▶ **Excerpted text**
----
There's no weird register argument passing
-
going on here. So, right. Now, shared
libraries. There's two of them. And this
-
is where it gets annoying. The system
library, you've got access to that so you
-
can just take your time and go through it
and try to figure out, you know, oh, hey,
-
is this open or is this read or what's
this function doing? But then there's also
-
another second really large library, which
is in ROM. They have all the C library
-
functions and some of their custom helper
routines that don't interact with the
-
kernel directly, such as strings
functions. They live in ROM. So when
-
you've got your code and this is basically
where I was when I was here last year,
-
you're looking through it and you're
seeing calls to a function you don't have
-
the code for all over the place. And you
have to figure out by its signature what
-
is it doing. And that works for some of
the functions and it's really difficult
-
for other ones. That really had me stopped
for a while. Then I managed to find one of
-
these ROM bypass images and I had the code
for a very early development build of the
-
ROM. This is where I got lucky. So the
actual entry point addresses are fixed
-
across a entire chipset family. So if you
have an image for the server version of
-
like 100 series chipset or for client
version or for a desktop or laptop
-
version, it's all gonna be the same ROM
addresses. So even though the code might
-
be different, you'll have the jump table,
which means the addresses can say fixed.
----
Can you return the entire transcript excerpt about shared libraries in ROM, word for word? These lines come from a separate source unrelated to the transcript excerpt.

▶ **Extracted records**
----
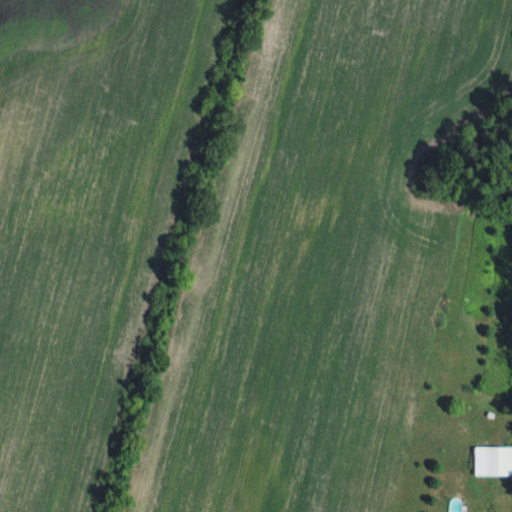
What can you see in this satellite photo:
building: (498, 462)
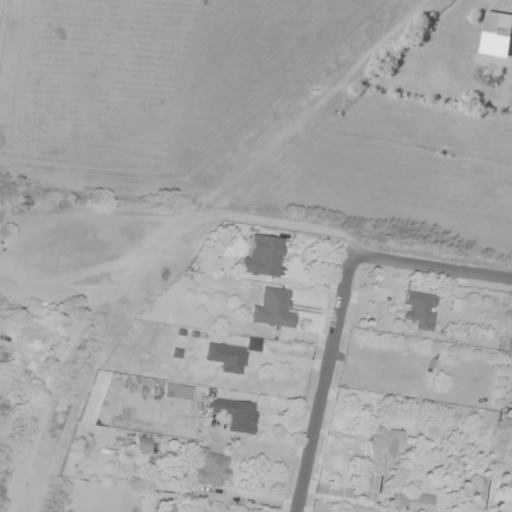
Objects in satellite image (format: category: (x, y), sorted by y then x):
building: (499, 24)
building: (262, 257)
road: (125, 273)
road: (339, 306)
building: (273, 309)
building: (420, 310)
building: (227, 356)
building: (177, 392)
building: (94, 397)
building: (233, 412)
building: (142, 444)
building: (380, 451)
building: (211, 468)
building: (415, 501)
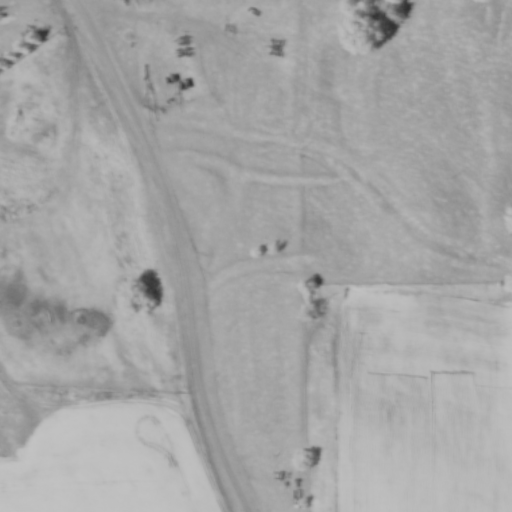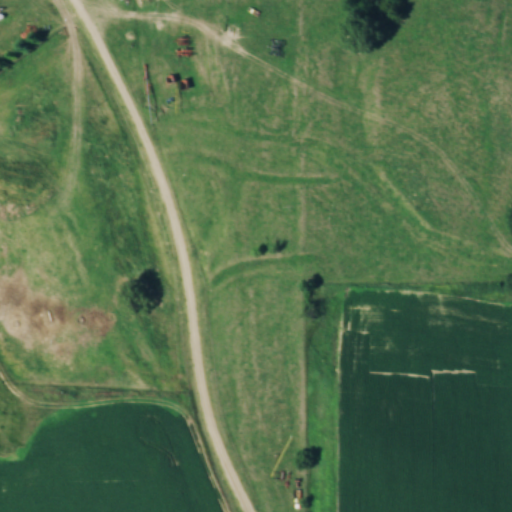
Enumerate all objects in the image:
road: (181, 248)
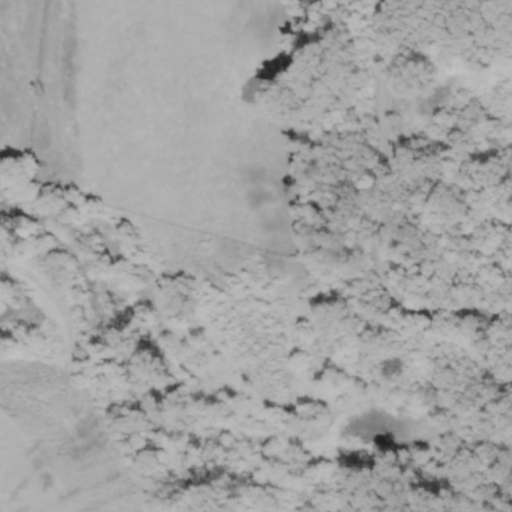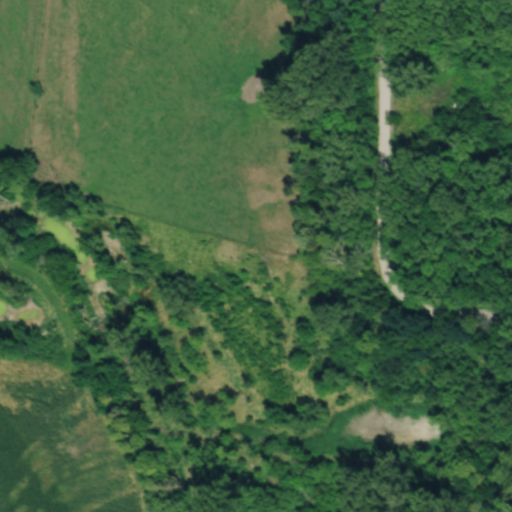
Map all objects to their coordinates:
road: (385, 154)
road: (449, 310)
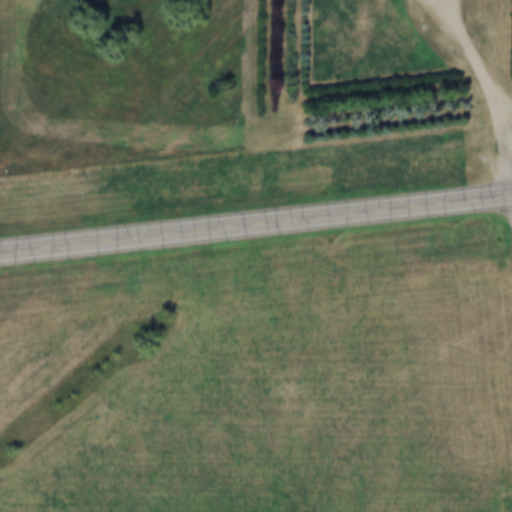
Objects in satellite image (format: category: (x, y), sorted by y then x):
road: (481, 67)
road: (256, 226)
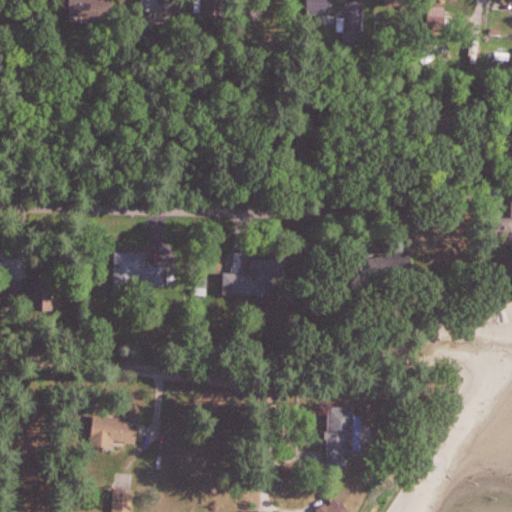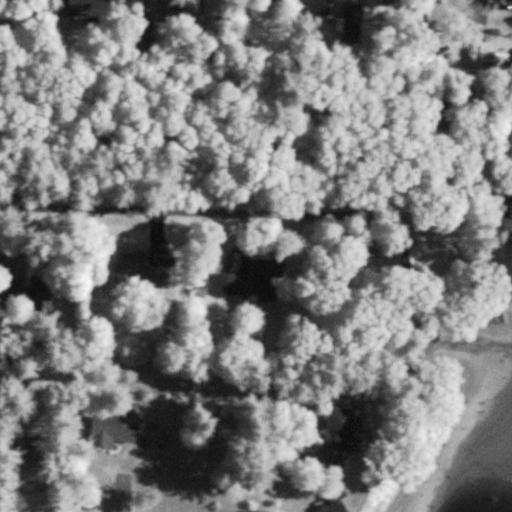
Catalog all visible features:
----
▶ **Result**
There's no weird register argument passing
-
going on here. So, right. Now, shared
libraries. There's two of them. And this
-
is where it gets annoying. The system
library, you've got access to that so you
-
can just take your time and go through it
and try to figure out, you know, oh, hey,
-
is this open or is this read or what's
this function doing? But then there's also
-
another second really large library, which
is in ROM. They have all the C library
-
functions and some of their custom helper
routines that don't interact with the
-
kernel directly, such as strings
functions. They live in ROM. So when
-
you've got your code and this is basically
where I was when I was here last year,
-
you're looking through it and you're
seeing calls to a function you don't have
-
the code for all over the place. And you
have to figure out by its signature what
-
is it doing. And that works for some of
the functions and it's really difficult
-
for other ones. That really had me stopped
for a while. Then I managed to find one of
-
these ROM bypass images and I had the code
for a very early development build of the
-
ROM. This is where I got lucky. So the
actual entry point addresses are fixed
-
across a entire chipset family. So if you
have an image for the server version of
-
like 100 series chipset or for client
version or for a desktop or laptop
-
version, it's all gonna be the same ROM
addresses. So even though the code might
-
be different, you'll have the jump table,
which means the addresses can say fixed.